Saved entries
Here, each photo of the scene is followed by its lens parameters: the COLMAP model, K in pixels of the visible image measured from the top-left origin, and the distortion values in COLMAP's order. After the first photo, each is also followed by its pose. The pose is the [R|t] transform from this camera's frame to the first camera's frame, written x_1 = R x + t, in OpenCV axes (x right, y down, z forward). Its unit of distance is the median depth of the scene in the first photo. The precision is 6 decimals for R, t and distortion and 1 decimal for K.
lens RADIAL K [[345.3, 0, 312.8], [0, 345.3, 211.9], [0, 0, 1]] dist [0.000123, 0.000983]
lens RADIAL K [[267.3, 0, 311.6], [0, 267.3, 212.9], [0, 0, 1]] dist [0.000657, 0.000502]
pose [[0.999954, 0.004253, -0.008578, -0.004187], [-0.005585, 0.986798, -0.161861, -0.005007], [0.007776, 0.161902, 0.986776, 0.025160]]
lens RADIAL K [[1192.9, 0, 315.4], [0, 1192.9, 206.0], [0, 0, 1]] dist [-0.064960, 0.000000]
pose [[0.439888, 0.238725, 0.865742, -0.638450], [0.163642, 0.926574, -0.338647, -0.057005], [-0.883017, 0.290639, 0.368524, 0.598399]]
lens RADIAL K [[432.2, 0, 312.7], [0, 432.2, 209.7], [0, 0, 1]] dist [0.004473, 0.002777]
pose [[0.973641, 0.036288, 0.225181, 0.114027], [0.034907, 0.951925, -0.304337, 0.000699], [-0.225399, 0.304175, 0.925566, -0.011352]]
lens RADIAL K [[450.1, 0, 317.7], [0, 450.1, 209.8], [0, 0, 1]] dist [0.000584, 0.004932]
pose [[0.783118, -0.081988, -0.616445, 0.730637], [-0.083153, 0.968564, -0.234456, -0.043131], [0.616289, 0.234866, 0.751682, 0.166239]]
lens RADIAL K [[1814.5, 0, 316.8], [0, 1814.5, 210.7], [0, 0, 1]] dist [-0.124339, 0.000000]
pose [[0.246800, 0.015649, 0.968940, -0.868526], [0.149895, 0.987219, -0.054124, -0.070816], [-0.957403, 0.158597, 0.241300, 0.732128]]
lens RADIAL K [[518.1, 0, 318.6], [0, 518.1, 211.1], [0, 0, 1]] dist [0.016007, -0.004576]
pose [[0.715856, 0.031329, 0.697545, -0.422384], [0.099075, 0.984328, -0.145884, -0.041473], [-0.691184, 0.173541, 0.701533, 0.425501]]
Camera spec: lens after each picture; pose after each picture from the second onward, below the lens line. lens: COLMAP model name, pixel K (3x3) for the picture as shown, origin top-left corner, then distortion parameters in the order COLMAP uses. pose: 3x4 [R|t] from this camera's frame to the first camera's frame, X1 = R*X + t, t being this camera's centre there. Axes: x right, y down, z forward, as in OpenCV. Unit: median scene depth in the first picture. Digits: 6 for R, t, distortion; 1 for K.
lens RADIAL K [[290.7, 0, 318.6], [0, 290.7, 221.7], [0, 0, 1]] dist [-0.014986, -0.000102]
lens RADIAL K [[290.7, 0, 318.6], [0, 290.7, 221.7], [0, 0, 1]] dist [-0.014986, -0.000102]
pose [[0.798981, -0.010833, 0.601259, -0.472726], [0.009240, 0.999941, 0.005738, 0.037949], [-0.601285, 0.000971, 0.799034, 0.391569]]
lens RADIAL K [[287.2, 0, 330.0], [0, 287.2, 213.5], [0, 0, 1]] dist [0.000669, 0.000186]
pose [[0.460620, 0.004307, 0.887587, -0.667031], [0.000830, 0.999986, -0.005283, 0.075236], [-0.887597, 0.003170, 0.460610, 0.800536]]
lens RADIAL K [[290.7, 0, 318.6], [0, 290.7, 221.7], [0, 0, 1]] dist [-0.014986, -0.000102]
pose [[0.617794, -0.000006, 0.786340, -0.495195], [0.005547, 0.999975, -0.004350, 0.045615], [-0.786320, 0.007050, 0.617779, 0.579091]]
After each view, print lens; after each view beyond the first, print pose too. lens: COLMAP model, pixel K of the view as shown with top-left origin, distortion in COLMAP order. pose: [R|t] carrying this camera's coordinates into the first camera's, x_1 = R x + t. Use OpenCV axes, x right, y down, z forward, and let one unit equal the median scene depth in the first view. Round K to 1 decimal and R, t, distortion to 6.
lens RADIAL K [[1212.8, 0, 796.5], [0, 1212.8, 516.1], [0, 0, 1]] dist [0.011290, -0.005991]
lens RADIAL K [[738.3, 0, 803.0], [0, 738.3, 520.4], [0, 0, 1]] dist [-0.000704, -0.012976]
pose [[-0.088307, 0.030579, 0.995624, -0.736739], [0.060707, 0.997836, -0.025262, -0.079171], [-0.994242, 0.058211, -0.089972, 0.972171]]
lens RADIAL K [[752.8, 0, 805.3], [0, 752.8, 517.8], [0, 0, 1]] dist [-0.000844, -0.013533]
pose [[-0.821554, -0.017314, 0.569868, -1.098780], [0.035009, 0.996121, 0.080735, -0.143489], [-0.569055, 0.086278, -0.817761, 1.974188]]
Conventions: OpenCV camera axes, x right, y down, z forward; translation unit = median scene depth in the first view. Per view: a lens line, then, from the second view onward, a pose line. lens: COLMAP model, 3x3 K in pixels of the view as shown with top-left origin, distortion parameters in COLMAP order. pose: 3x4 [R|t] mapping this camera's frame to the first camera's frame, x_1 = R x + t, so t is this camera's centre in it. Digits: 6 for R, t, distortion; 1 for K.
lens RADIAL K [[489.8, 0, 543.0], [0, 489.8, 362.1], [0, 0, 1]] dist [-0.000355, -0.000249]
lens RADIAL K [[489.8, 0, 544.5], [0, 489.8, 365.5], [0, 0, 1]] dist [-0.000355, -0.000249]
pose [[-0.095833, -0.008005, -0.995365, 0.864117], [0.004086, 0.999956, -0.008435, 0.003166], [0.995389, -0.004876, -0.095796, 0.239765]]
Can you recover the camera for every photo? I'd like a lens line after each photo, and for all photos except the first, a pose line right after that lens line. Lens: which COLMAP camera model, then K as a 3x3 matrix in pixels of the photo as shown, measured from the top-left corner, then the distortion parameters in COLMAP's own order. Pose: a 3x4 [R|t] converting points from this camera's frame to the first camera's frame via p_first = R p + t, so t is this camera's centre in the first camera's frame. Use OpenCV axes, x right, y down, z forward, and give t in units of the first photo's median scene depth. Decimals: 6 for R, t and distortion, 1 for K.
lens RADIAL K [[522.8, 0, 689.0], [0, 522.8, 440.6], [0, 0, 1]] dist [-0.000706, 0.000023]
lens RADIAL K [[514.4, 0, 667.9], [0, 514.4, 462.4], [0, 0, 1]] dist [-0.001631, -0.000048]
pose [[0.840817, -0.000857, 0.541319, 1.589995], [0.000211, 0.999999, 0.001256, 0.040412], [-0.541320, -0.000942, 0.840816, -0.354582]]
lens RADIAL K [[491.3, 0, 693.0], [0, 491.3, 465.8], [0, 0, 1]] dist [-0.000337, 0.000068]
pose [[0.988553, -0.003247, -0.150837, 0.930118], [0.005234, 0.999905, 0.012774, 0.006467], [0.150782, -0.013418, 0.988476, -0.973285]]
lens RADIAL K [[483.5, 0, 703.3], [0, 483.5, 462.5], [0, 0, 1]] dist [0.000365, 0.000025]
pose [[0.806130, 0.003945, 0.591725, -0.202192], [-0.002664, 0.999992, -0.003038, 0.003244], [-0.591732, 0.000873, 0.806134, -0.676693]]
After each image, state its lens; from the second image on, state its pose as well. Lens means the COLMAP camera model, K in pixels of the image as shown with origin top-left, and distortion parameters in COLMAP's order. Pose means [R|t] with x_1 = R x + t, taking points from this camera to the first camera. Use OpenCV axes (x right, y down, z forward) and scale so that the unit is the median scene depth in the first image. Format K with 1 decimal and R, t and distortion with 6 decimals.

■ **About this task**:
Copy out the lines of the Saved entries word for word, beginning with the first line and continuing through the line containing "0.173541, 0.701533, 0.425501]]", with both of those lines included.

■ **Exercise result**:
Here, each photo of the scene is followed by its lens parameters: the COLMAP model, K in pixels of the visible image measured from the top-left origin, and the distortion values in COLMAP's order. After the first photo, each is also followed by its pose. The pose is the [R|t] transform from this camera's frame to the first camera's frame, written x_1 = R x + t, in OpenCV axes (x right, y down, z forward). Its unit of distance is the median depth of the scene in the first photo. The precision is 6 decimals for R, t and distortion and 1 decimal for K.
lens RADIAL K [[345.3, 0, 312.8], [0, 345.3, 211.9], [0, 0, 1]] dist [0.000123, 0.000983]
lens RADIAL K [[267.3, 0, 311.6], [0, 267.3, 212.9], [0, 0, 1]] dist [0.000657, 0.000502]
pose [[0.999954, 0.004253, -0.008578, -0.004187], [-0.005585, 0.986798, -0.161861, -0.005007], [0.007776, 0.161902, 0.986776, 0.025160]]
lens RADIAL K [[1192.9, 0, 315.4], [0, 1192.9, 206.0], [0, 0, 1]] dist [-0.064960, 0.000000]
pose [[0.439888, 0.238725, 0.865742, -0.638450], [0.163642, 0.926574, -0.338647, -0.057005], [-0.883017, 0.290639, 0.368524, 0.598399]]
lens RADIAL K [[432.2, 0, 312.7], [0, 432.2, 209.7], [0, 0, 1]] dist [0.004473, 0.002777]
pose [[0.973641, 0.036288, 0.225181, 0.114027], [0.034907, 0.951925, -0.304337, 0.000699], [-0.225399, 0.304175, 0.925566, -0.011352]]
lens RADIAL K [[450.1, 0, 317.7], [0, 450.1, 209.8], [0, 0, 1]] dist [0.000584, 0.004932]
pose [[0.783118, -0.081988, -0.616445, 0.730637], [-0.083153, 0.968564, -0.234456, -0.043131], [0.616289, 0.234866, 0.751682, 0.166239]]
lens RADIAL K [[1814.5, 0, 316.8], [0, 1814.5, 210.7], [0, 0, 1]] dist [-0.124339, 0.000000]
pose [[0.246800, 0.015649, 0.968940, -0.868526], [0.149895, 0.987219, -0.054124, -0.070816], [-0.957403, 0.158597, 0.241300, 0.732128]]
lens RADIAL K [[518.1, 0, 318.6], [0, 518.1, 211.1], [0, 0, 1]] dist [0.016007, -0.004576]
pose [[0.715856, 0.031329, 0.697545, -0.422384], [0.099075, 0.984328, -0.145884, -0.041473], [-0.691184, 0.173541, 0.701533, 0.425501]]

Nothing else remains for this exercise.